The Benami Transactions (Prohibition) Amendment Act 2016, which was passed by Parliament in August this year, has come into effect.
The Act was designed to curb black money and the latest amendments are aimed at giving the Act some teeth in terms of legal and administrative procedure.
The extant Benami Transactions (Prohibition) Act is all set to be renamed as the Prohibition of Benami Property Transactions Act (PBPT Act).
What are Benami Transactions?
Benami Transactions refer to those transactions wherein a property is held by or transferred to a person which has been provided by or paid by another person.
It also includes property transactions where
1) A transaction has been made under a fictitious name
2) The owner is not aware or denies knowledge of the ownership of the property
3) The person providing the property is untraceable.
The person on whose name the property was purchased is called the ‘benamdar’ and the property so purchased is called as benami property.

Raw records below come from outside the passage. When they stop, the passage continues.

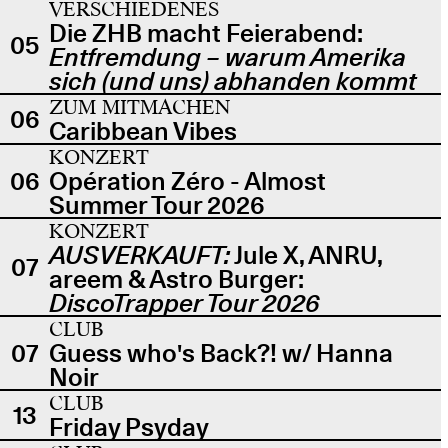
VERSCHIEDENES
Die ZHB macht Feierabend:
05
Entfremdung – warum Amerika
sich (und uns) abhanden kommt
ZUM MITMACHEN
06
Caribbean Vibes
KONZERT
06
Opération Zéro - Almost
Summer Tour 2026
KONZERT
AUSVERKAUFT:
Jule X, ANRU,
07
areem & Astro Burger:
DiscoTrapper Tour 2026
CLUB
07
Guess who's Back?! w/ Hanna
Noir
CLUB
13
Friday Psyday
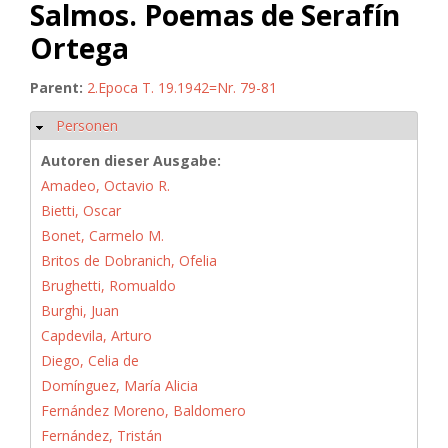
Salmos. Poemas de Serafín
Ortega
Parent:
2.Epoca T. 19.1942=Nr. 79-81
Personen
Hide
Autoren dieser Ausgabe:
Amadeo, Octavio R.
Bietti, Oscar
Bonet, Carmelo M.
Britos de Dobranich, Ofelia
Brughetti, Romualdo
Burghi, Juan
Capdevila, Arturo
Diego, Celia de
Domínguez, María Alicia
Fernández Moreno, Baldomero
Fernández, Tristán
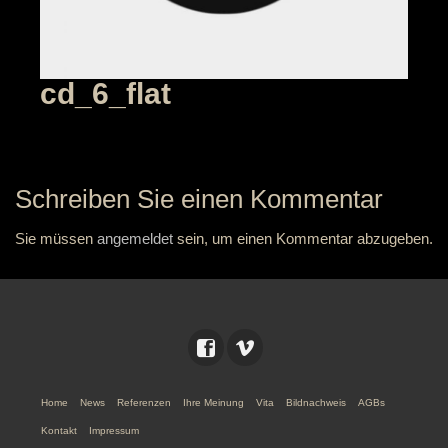
cd_6_flat
Schreiben Sie einen Kommentar
Sie müssen
angemeldet
sein, um einen Kommentar abzugeben.
Home
News
Referenzen
Ihre Meinung
Vita
Bildnachweis
AGBs
Kontakt
Impressum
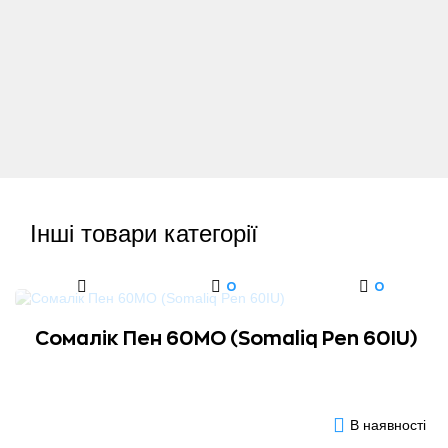
Інші товари категорії
0
0
Сомалік Пен 60МО (Somaliq Pen 60IU)
В наявності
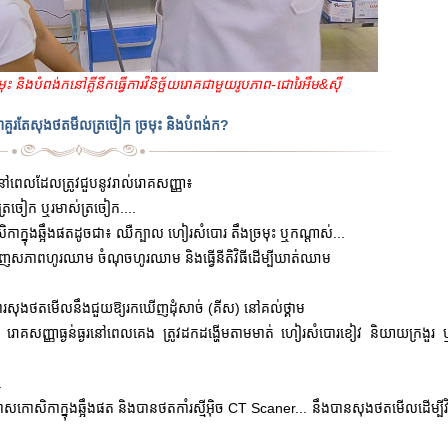
មុះ និងបំពង់កនៅគ្លីនីកធ្វើការវិនិច្ឆ័យរោគជាមួយរូបភាព-ជោរៃអឹម&ស៊ី
គួរតែសុងថតមីល
ត្រចៀក ច្រមុះ និងបំពង់ក?
អនៅពេលដែលត្រូវជួបនូវរាល់រោគសញ្ញា៖
ះត្រចៀក ឬរមាស់ត្រចៀក....
កាក្នុង
ឆ្អឹងផត
ដូចជា៖ ឈឺក្បាល ហៀរសំបោរ តឹងច្រមុះ ឬកណ្តាស់...
សភាពហូរឈាម ចំណុចហូរឈាម និងធ្វើនីតិវិធីដើម្បីឃាត់ឈាម
ការសុងថតមើលនឹងជួយឱ្យរកឃើញដុំសាច់ (គីស) នៅគល់ថ្គាម
ង រោគសញ្ញាធ្ងន់ធ្ងរនៅពេលគេង ត្រូវដកដង្ហើមតាមមាត់ ហៀរសំបោរខៀវ និយាយក្រងួរ 
.
នាសកោសិកាក្នុងឆ្អឹងផត និងបានថតកាំរស្មីអ៊ិច CT Scaner... នឹងបានសុងថតមើលដើម្បីវិ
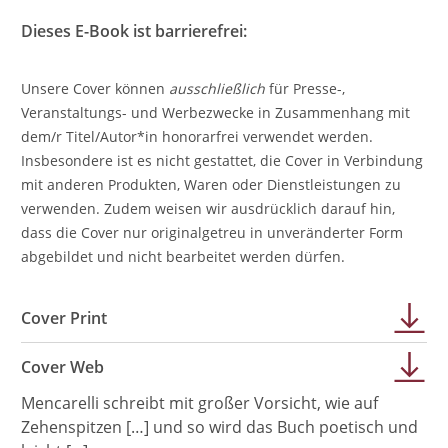
Dieses E-Book ist barrierefrei:
Unsere Cover können
ausschließlich
für Presse-,
Veranstaltungs- und Werbezwecke in Zusammenhang mit
dem/r Titel/Autor*in honorarfrei verwendet werden.
Insbesondere ist es nicht gestattet, die Cover in Verbindung
mit anderen Produkten, Waren oder Dienstleistungen zu
verwenden. Zudem weisen wir ausdrücklich darauf hin,
dass die Cover nur originalgetreu in unveränderter Form
abgebildet und nicht bearbeitet werden dürfen.
Cover Print
Cover Web
Mencarelli schreibt mit großer Vorsicht, wie auf
Zehenspitzen […] und so wird das Buch poetisch und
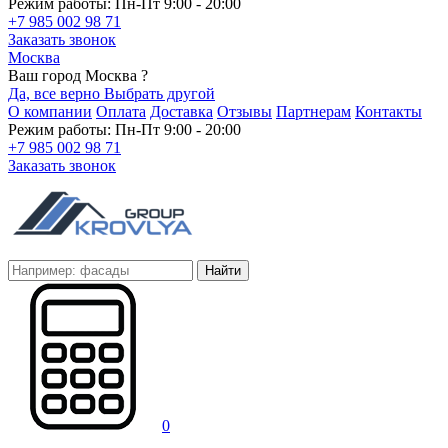
Режим работы: Пн-Пт 9:00 - 20:00
+7 985 002 98 71
Заказать звонок
Москва
Ваш город Москва ?
Да, все верно
Выбрать другой
О компании
Оплата
Доставка
Отзывы
Партнерам
Контакты
Режим работы: Пн-Пт 9:00 - 20:00
+7 985 002 98 71
Заказать звонок
Найти
0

The person who finances the whole deal is the real owner.
Here’s a list of important features of the Act:
- Under the Act the real owner cannot recover the benami property held by ‘benamdar’
- The government can confiscate benami properties without paying any compensation
- The government has given only four authorities the right to conduct investigation into the matter; they are the Initiating Officer, Approving Authority, Administrator and Adjudicating Authority
- Indulging in benami transactions can lead to up to seven years of imprisonment and fine
- Providing incorrect information is punishable by imprisonment of up to five years and fine
- Initiating Officer may pass an order to continue holding the property and may then refer case to Adjudicating Authority
- After examining evidence the Adjudicating Authority may pass an order
- Appellate Tribunal will hear appeals against orders of Adjudicating Authority.